John Hull developed cataract when he was 13. At age 17 he became blind by his left eye. He became completely blind when he was 48. Hull’s blindness meant a loss of every idea of seeing; even the sense of objects having appearances, visible characteristics, vanished. Hull lost his visual imagery but his other senses sharpened remarkably well. For him, it was not just compensation, but a whole new mode of human being. Hull writes, “I realised that false consciousness was creeping up my life like a rising tide. It became easier to see life from the top of the pile and more difficult to imagine it from underneath. It was blindness, which saved me from completely succumbing to this fatal falseness. Facing every day a dozen frustrations and little humiliations, continually aware of my dependence upon others, alienated at the same time from an easy rapport with other people, I became increasingly conscious of the way that marginalised and disabled people experience the world.” Blindness for Hull was ‘a dark paradoxical gift’. He was no longer a prisoner of ‘visual nostalgia’. He became intellectually and spiritually bolder, more confident. He created for himself a new identity.
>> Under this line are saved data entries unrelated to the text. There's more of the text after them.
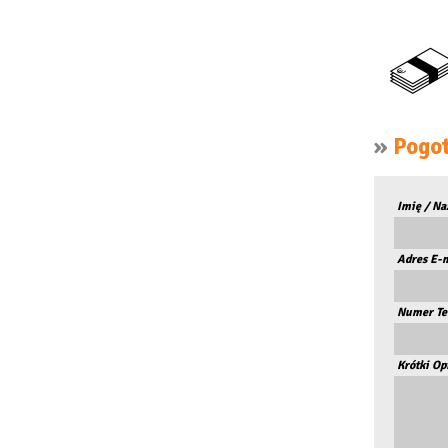
»
Pogot
Imię / Na
Adres E-
Numer Te
Krótki Op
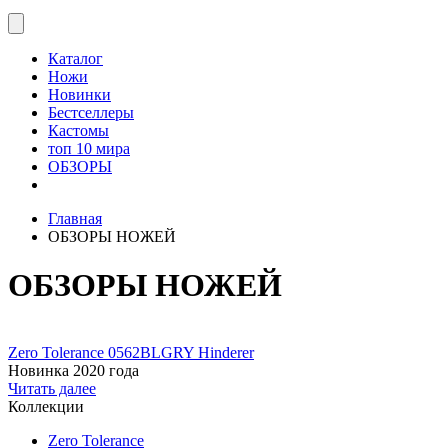
Каталог
Ножи
Новинки
Бестселлеры
Кастомы
топ 10 мира
ОБЗОРЫ
Главная
ОБЗОРЫ НОЖЕЙ
ОБЗОРЫ НОЖЕЙ
Zero Tolerance 0562BLGRY Hinderer
Новинка 2020 года
Читать далее
Коллекции
Zero Tolerance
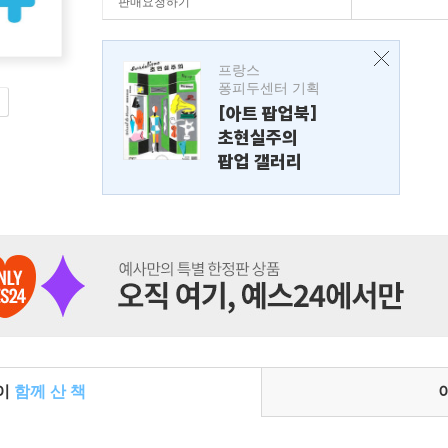
판매요청하기
프랑스
퐁피두센터 기획
[아트 팝업북]
초현실주의
팝업 갤러리
들이
함께 산 책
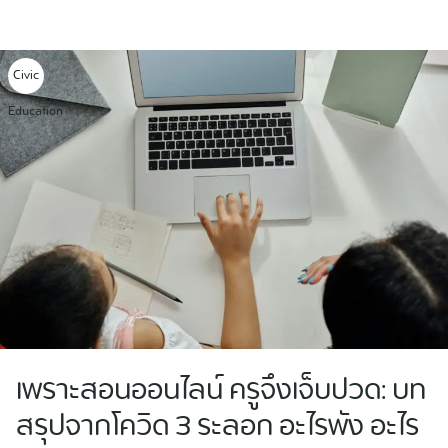
Skip
to
content
Civic
Education
เพราะสอนออนไลน์ ครูจึงเจ็บปวด: บท
สรุปจากโควิด 3 ระลอก อะไรพัง อะไร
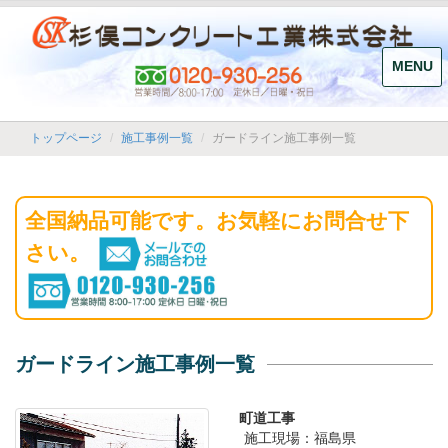
MENU
ガードライン施工事例一覧
トップページ
施工事例一覧
全国納品可能です。お気軽にお問合せ下
さい。
ガードライン施工事例一覧
町道工事
施工現場：福島県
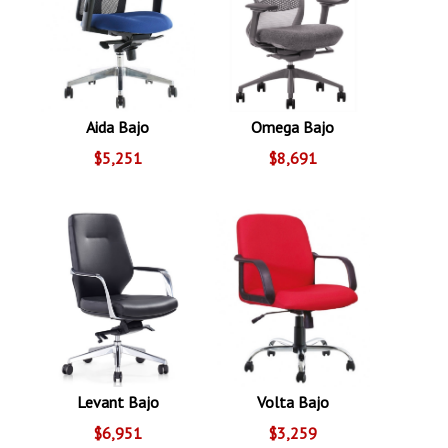
Aida Bajo
Omega Bajo
$5,251
$8,691
Levant Bajo
Volta Bajo
$6,951
$3,259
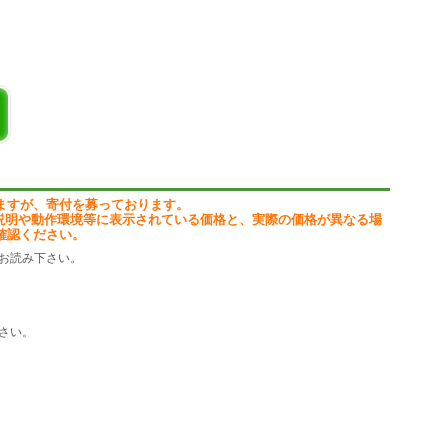
ますが、寄付を募っております。
説明や動作環境等に表示されている価格と、実際の価格が異なる場
確認ください。
お読み下さい。
さい。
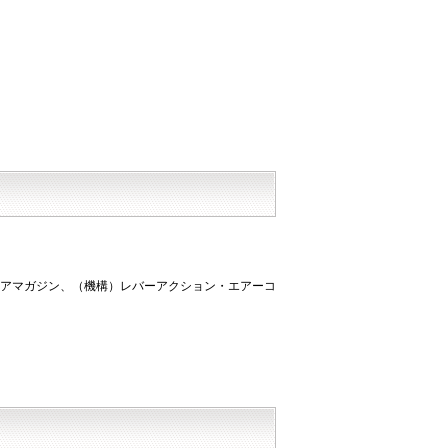
）スペアマガジン、（機構）レバーアクション・エアーコ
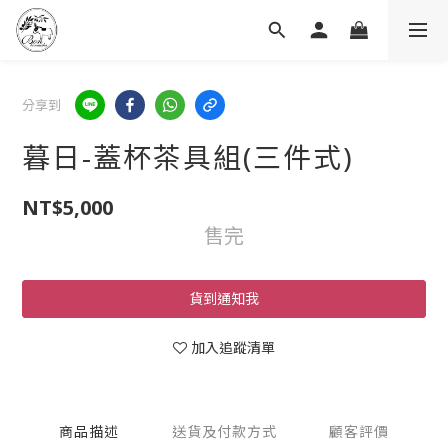
分享到
暮日-蓋杯茶具組(三件式)
NT$5,000
售完
貨到通知我
加入追蹤清單
商品描述
送貨及付款方式
顧客評價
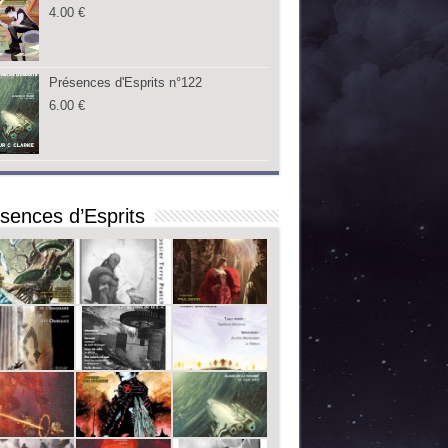
4.00
€
Présences d'Esprits n°122
6.00
€
sences d’Esprits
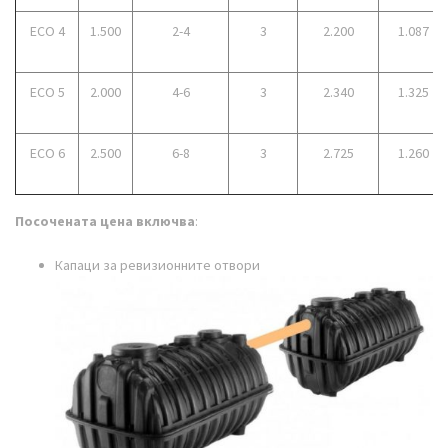
ECO 4
1.500
2-4
3
2.200
1.087
ECO 5
2.000
4-6
3
2.340
1.325
ECO 6
2.500
6-8
3
2.725
1.260
Посочената цена включва
:
Капаци за ревизионните отвори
Binode Bihari Mukherjee was myopic in one eye and blind in the other, since birth. He lost his eyesight completely following an unsuccessful cataract operation. He was then 52. He continued to create art even after that and his paintings are regarded as the greatest achievements in contemporary Indian painting. Satyajit Ray admired him immensely. He considered him a great intellect with a total lack of flamboyance. In his art, writes Ray, “There are resonances of other styles and other periods. But all the influences have been assimilated into a synthesis that bears the unmistakable hallmark of Binode Bihari Mukherjee.” Binode Bihari had inner eyes. Blindness for him was “a new feeling, a new experience, a new state of being.”
Rabindranath Tagore probably had a partial colour vision deficiency, writes Ketaki Kushari Dyson. In a passage in Chhinnapatrabali, she found Tagore jocularly referring himself as “a celebrated colour-blind person.” Tagore favoured certain ‘colour-words’ over others. Ketaki Kushari says that Tagore used red in a roundabout and anomalous manner. “Red is often a-jana (unknown), a-dekha (unseen), often associated with dukkha (sorrow) and vyatha (pain).” Dyson asks: Did his other senses tend to compensate for the loss in colour vision? She concludes, “He has left us an ocean of words, melodies, and visual images. There could well be a connection between his colour vision problem and the exceptional fecundity of his genius. Perhaps the experience of a handicap, the condition of perceiving things differently from others, the consequent struggle with communication, hones a person’s sensitivity, sharpens the edge of genius, encouraging intense self-expression in a million different ways.”